The mentality to do not don't can be applied to many things in life and there is nowhere more evident in sport than cycling. The opportunities a bike can open up for you are endless. Spurred on through friendship and playful banter by my cycling companion Ali (@RouteSurreyUK) we set out this year to complete challenges set by ourselves and overcome our own demons. My main cycling gremlin was to join the 100 mile club. In the previous year at a Wiggle Sportive in the Surrey hills, I failed by 10 miles as I hit the dreaded wall (not literally obviously otherwise this would be a completely different themed post posing questions like who built that wall in the first place?!). Ali had soldiered on to complete the sportive when I made the depressing but honest decision of calling it a day and taking a short cut back to the sportive HQ. He even cycled home after to rub wet lube in my dry chain (poor substitute for 'salt in the wounds'!). His challenge to me was to become one of them, one of the familiars, those who can stroll through 100 miles as easy as Lance buying EPO from Superdrug (I assume you can get it over the counter these days!?).
As Richmond Park is very close and the 7 or 8 (depends on who you talk to, Garmin Gary or Strava Steve!) mile circuit would be ideal to brush that chip off my shoulder. Monotonous yes but continuous and I'm not far from home if I ever think sod this, I fancy a Sunday roast! Early start beckoned for the sole reason that time was on my side. Getting up 7am on a Sunday, my mind was set on proving a point, I could join this club. But I was also ready to accept that maybe my application to this fraternity would be denied because my legs just said no, its too far for us, lets go home. Now at the time, I wasn't too clued up on nutrition so I had 2 full bottles of juice, 3 gels and a protein bar. I would learn through future challenges this would need to be addressed.
Riding into the park on a fresh but sunny morning seeing many out already bursting round the park gave me a feeling this could be a good day but also reminded me that my goal was unlike any other rider in the park that day, doubt there was another cyclist about to ride around the park 14 times just to settle an old score! Settling into a comfortable pace was relatively easy, the surface of the road is generally good all round so no need to jump the pot holes of the common road, just needed to conserve energy on the lumps of the park. Broomfield Hill and Sawyers Hill are the 2 main climbs, nothing alpine or Grand Tour Level but for an everyday Joe who's been mentally bullied into feeling that 100 miles might be a bit too much for him, it will hurt at some point.

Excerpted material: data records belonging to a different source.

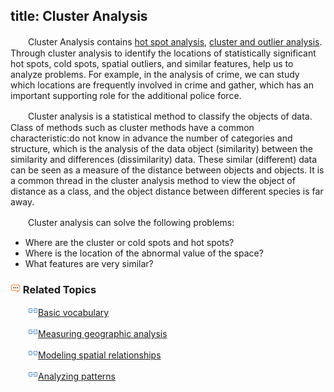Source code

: title: Cluster Analysis
---

　　Cluster Analysis contains [hot spot analysis](HotSpotAnalyst.html), [cluster and outlier analysis](ClusterOutlierAnalyst.html). Through cluster analysis to identify the locations of statistically significant hot spots, cold spots, spatial outliers, and similar features, help us to analyze problems. For example, in the analysis of crime, we can study which locations are frequently involved in crime and gather, which has an important supporting role for the additional police force.

　　Cluster analysis is a statistical method to classify the objects of data. Class of methods such as cluster methods have a common characteristic:do not know in advance the number of categories and structure, which is the analysis of the data object (similarity) between the similarity and differences (dissimilarity) data. These similar (different) data can be seen as a measure of the distance between objects and objects. It is a common thread in the cluster analysis method to view the object of distance as a class, and the object distance between different species is far away.

　　Cluster analysis can solve the following problems:

- Where are the cluster or cold spots and hot spots?
- Where is the location of the abnormal value of the space?
- What features are very similar?


### ![](../img/seealso.png) Related Topics

　　![](../img/smalltitle.png)[Basic vocabulary](BasicVocabulary.html)

　　![](../img/smalltitle.png)[Measuring geographic analysis](MeasureGeographicDistributions.html)

　　![](../img/smalltitle.png)[Modeling spatial relationships](SpatialRelationshipModeling.html)

　　![](../img/smalltitle.png)[Analyzing patterns](AnalyzingPatterns.html)


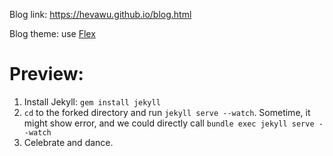 Blog link: https://hevawu.github.io/blog.html

Blog theme: use [Flex](http://the-development.github.io/flex/)

Preview:
===

1. Install Jekyll: `gem install jekyll`
2. `cd` to the forked directory and run `jekyll serve --watch`. Sometime, it might show error, and we could directly call `bundle exec jekyll serve --watch`
3. Celebrate and dance.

First 60 miles or so was fine, setting a pace I could maintain, not pushing myself on the 'hills, always conserving energy. It was at this point, I was bursting for a pee so thought it was also a good point to consume the protein bar I had brought with (the energy gels were taken at 1 hour intervals I believe or when ever I felt like I needed it). 20 miles left, the bricks in the wall were starting to build and I could feel the cement starting to thicken (thinking about it, it was probably the lactic acid, that would make more sense). My conservative pace though seemed to pay off as that last lap round (I had alternated laps clockwise/anti-clockwise to offset boredom) brought an inner smile to my soul. I will let you into a little secret, the 14 laps round did not accumulate the full 100 but the short ride to and from the park jumped the mileage up to the magic number.
When I arrived home, I glanced down at the Garmin (there is no twist here and the battery died so you can throw that cruel thought out of your head!) 102 miles was the final mileage count. A sense of personal pride filled me up and there was only one question remaining regarding this particular challenge; 'where's my badge Ali?!'
“The bicycle is a curious vehicle. Its passenger is its engine.”